L'utilisation d'applications pornographiques deepfakes, qui permettent aux utilisateurs de transformer la photo d'une personne en une image pornographique réaliste, préoccupe particulièrement Plibersek, qui affirme que l'introduction d'une législation est un moyen de contribuer à freiner son utilisation, qui constitue un problème mondial.

« Ces réformes indiqueront clairement que ceux qui cherchent à maltraiter ou à dégrader les femmes par le biais du doxxing, des deepfakes ou en abusant de leur vie privée en ligne seront passibles de lourdes sanctions pénales », dit-elle.

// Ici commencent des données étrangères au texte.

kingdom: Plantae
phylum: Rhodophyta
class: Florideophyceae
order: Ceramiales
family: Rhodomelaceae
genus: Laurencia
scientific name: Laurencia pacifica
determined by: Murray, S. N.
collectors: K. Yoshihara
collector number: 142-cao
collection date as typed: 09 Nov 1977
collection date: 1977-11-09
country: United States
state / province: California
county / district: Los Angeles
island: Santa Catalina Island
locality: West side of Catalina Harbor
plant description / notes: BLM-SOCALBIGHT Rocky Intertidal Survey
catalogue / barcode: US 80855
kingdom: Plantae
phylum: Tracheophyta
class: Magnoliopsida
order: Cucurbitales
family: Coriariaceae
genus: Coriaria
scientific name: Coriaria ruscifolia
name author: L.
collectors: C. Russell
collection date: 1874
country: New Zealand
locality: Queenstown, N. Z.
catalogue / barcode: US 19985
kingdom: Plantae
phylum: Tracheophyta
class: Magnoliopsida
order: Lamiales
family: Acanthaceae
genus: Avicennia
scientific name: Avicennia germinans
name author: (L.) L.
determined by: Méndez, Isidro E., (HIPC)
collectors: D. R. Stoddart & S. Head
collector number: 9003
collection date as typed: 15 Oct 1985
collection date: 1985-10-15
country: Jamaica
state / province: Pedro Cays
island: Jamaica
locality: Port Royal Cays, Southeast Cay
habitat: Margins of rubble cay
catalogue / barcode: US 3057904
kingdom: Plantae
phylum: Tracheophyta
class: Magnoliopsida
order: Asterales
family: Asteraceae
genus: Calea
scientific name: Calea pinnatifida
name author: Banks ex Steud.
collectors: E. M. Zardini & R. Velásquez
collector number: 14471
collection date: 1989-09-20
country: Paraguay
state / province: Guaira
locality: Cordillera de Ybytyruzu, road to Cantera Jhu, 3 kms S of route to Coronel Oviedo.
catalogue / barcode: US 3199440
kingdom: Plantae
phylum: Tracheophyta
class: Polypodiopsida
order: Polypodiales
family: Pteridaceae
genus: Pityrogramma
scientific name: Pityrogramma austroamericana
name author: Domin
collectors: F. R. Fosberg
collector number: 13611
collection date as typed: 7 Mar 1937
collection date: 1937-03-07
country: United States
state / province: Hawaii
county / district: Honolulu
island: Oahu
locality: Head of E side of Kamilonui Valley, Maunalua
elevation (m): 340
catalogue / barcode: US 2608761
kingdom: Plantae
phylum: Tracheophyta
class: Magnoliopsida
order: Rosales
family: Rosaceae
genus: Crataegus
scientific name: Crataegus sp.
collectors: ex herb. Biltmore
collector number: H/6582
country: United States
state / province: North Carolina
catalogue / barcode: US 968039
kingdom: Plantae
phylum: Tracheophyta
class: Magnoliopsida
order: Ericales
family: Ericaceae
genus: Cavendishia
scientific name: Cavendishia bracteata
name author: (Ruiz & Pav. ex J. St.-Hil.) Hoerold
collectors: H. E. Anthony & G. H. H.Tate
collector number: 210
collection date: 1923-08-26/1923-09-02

Il est probable que la pression s’accentuera sur le gouvernement pour qu’il réponde au développement de la technologie de l’IA. Après une audition de deux jours par un comité sénatorial sur la technologie, le sénateur indépendant d'ACT David Pocock et la députée indépendante turquoise Kate Chaney ont écrit aux ministres du gouvernement plus tôt cette semaine pour faire part de leurs inquiétudes quant aux risques potentiels que l'IA représente pour la démocratie australienne.

Le discours de Plibersek sera prononcé à Melbourne dans le cadre du discours de Joan Kirner sur la justice sociale lors de la conférence Communities in Control, qui invite chaque année un conférencier à discuter d'un sujet important pour la société australienne.